Forex trading limits in the currency markets
Forex daily trading limit is the maximum amount, either up either down, that exchange-traded security (currency pair) is allowed to fluctuate in one trading session.
The price of a security like a stock or currency that is traded will change daily depending on a number of factors like political, economic news, demand, the supply of the currency and other factors. In some cases, large dealers and traders may attempt to manipulate the price of the security to maximize their profit. Hence to curb the manipulation in the foreign exchange (forex) or other securities market and make it less volatile, limits are set by the exchange or the regulatory body. Usually, for forex, the forex trading limits are specified by the central bank for the particular currency.
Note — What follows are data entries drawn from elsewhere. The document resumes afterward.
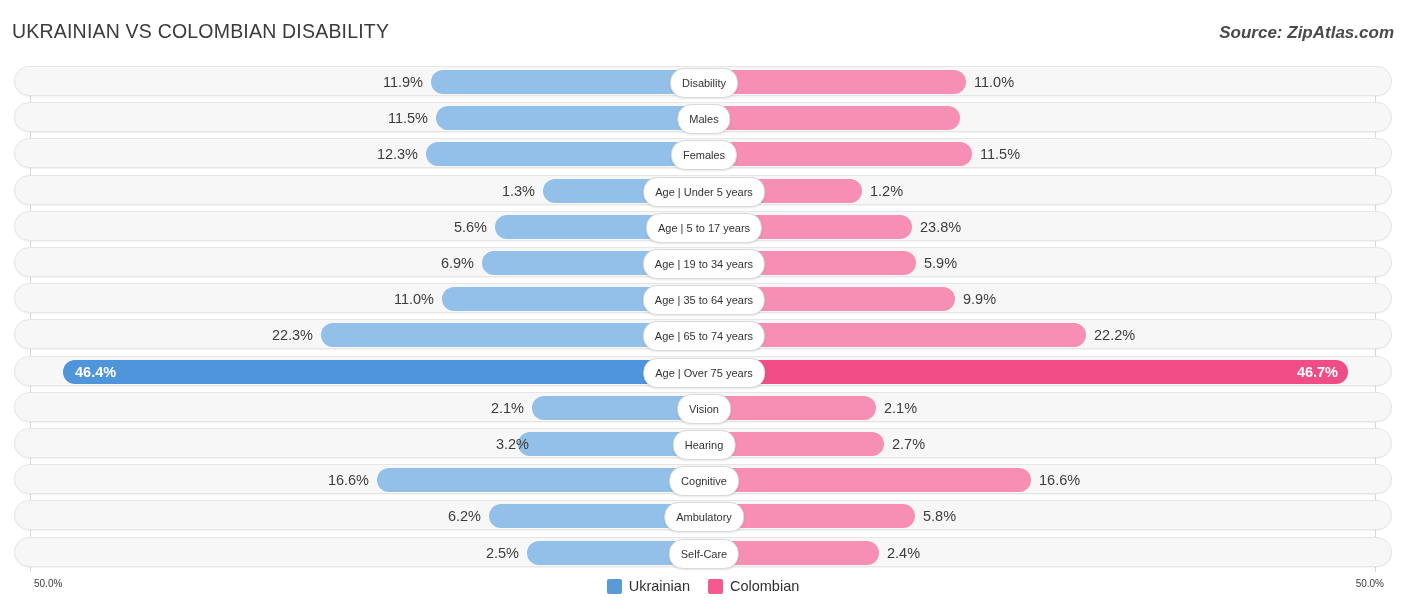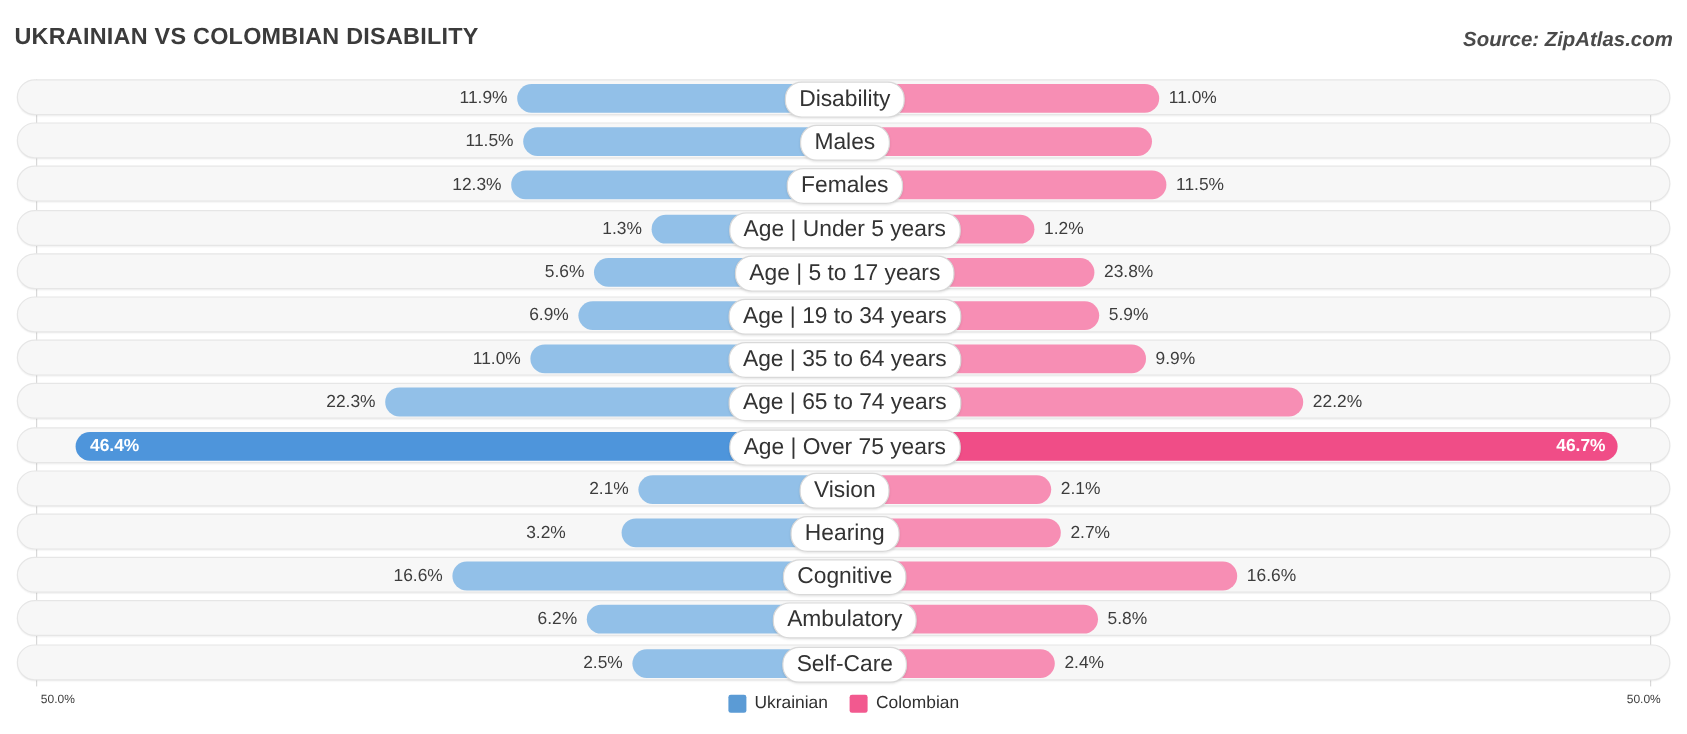--- a/index.html
+++ b/index.html
@@ -17,7 +17,7 @@
   #chart-title{
     position:absolute;left:12px;top:20px;
     font-size:19.5px;letter-spacing:.2px;color:#3b3b3b;
-    font-weight:700;white-space:nowrap;
+    font-weight:400;white-space:nowrap;
   }
   #source-label{
     position:absolute;right:12px;top:23px;

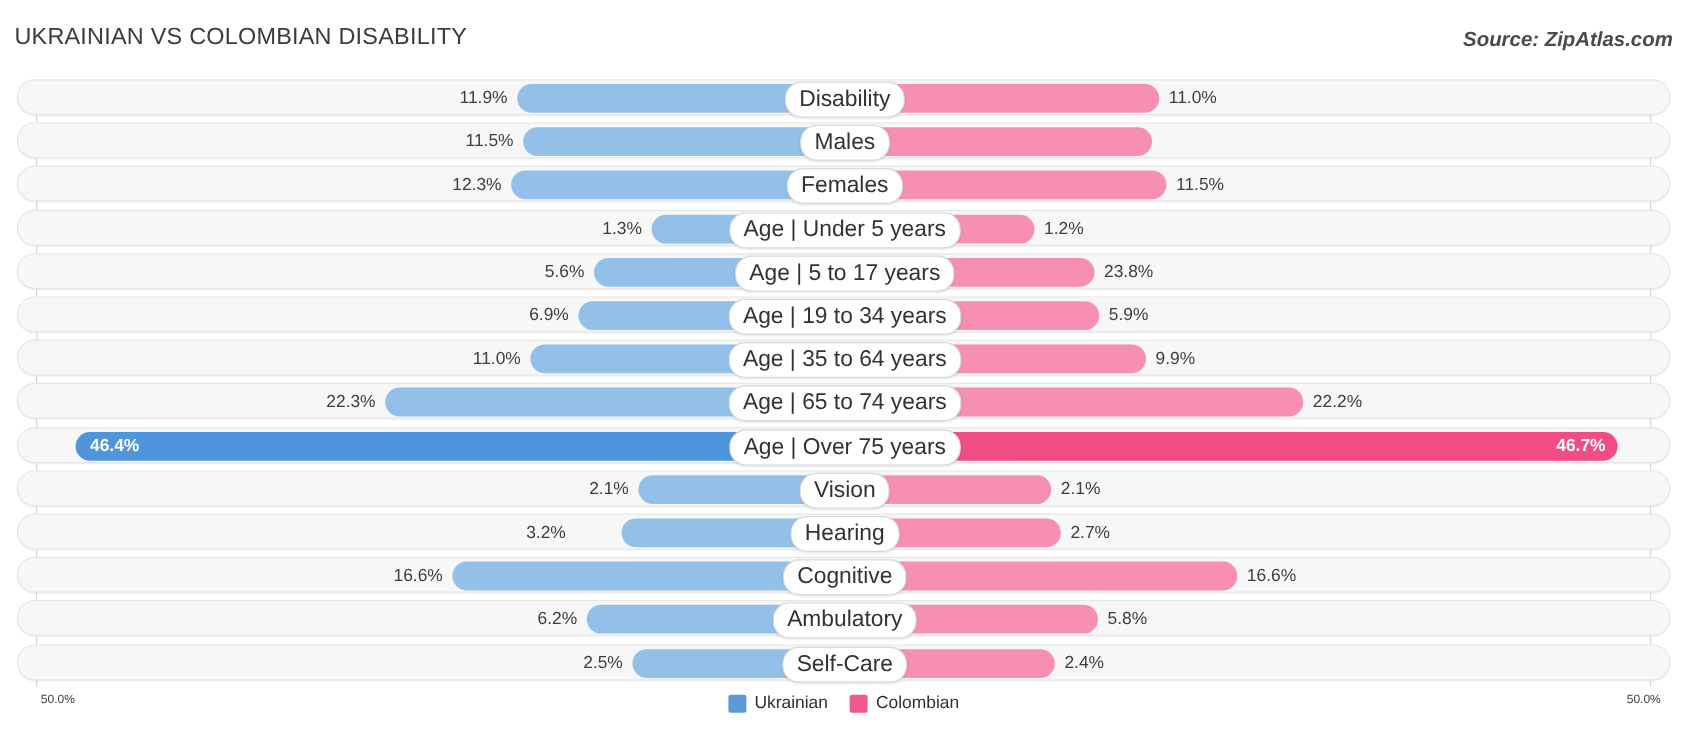--- a/index.html
+++ b/index.html
@@ -67,7 +67,7 @@
   .cat{
     position:absolute;top:1px;height:28px;line-height:28px;
     background:#ffffff;border:1px solid #d9d9d9;border-radius:14px;
-    font-size:19px;color:#333333;
+    font-size:11px;color:#333333;
     padding:0 11px;white-space:nowrap;
     transform:translateX(-50%);
     box-shadow:0 1px 2px rgba(0,0,0,.10);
After the daily trading limit is reached for the specified currency, further trading will not increase or decrease the exchange rate beyond the limit which is specified. However, it may be possible to continue trading at the exchange rate limit which has been reached. The market which has reached the trading limit is called a locked market. Alternately the market status is limit up or limit down if the upper or lower price/exchange rate limit has been reached respectively. When trading resumes, the next day, the new limits will be set, based on the previous close.
The exchange rate for a particular currency affects the economy of the country, the exports, and imports for the country. Hence the central bank of the country is usually responsible for deciding the limits to control the volatility of the currency of the country in the forex market. In the United States, the Federal Reserve is the central bank of the country. The central bank has currency reserves, and it will ensure that the forex rate for its currency remains within the desired limit by selling or buying currencies, by altering the composition of the currency reserve.
Though these efforts of the central bank will make the currency less volatile, and reduce the manipulation of the forex rate, it could lead to overvaluation or undervaluation of the currency. Also, the limits imposed on daily trading can adversely affect the valuation of the asset, the currency. There are usually fundamental factors that affect the value of the currency, like the demand for the currency for paying for imports like crude oil. However, if limits are imposed on the forex rate by the central bank, the currency may not reach its real value, and it may become a mispriced asset.
Reasons for imposing limits
Limits reduce the impact of extreme volatility on the exchange rate for a currency. Often certain political and economic events or news can lead to panic selling or purchasing of a particular currency, resulting in a large increase or decrease in the forex rate. The exchange rate is important for the economy, since a large number of business transactions, especially the value of imports and exports, will vary depending on the currency forex rate. Hence the central bank of the country will usually try to ensure that the increase or decrease in forex rates remains within reasonable limits. This will also ensure that large companies do not manipulate the rates to maximize their profit
Disadvantages of trading limits
Some market analysts, experts and traders are of the opinion that there should be no limits on the forex rates for currencies. They believe that the market participants should determine the forex rate, price of the currency, in a free market. They also claim that these restrictions may be misused by some of the market participants to manipulate the market and make a profit. The ease of manipulating the market depends to a great extent on the trading mechanism used by the exchange, and simpler mechanisms are easier to manipulate.
The daily limits imposed on securities trading are important for those trading in currency and other securities. Forex traders should be aware of the limits for forex rates so that they can make the right decision and reduce the risk of forex trading. These limits help to reduce the volatility in the forex markets which have lower liquidity, and where there is more leverage. In the forex market, the central bank of the country will usually set the limit for the variations in the exchange rate for the currency of the country, since the exchange rate can affect the economy of the entire country.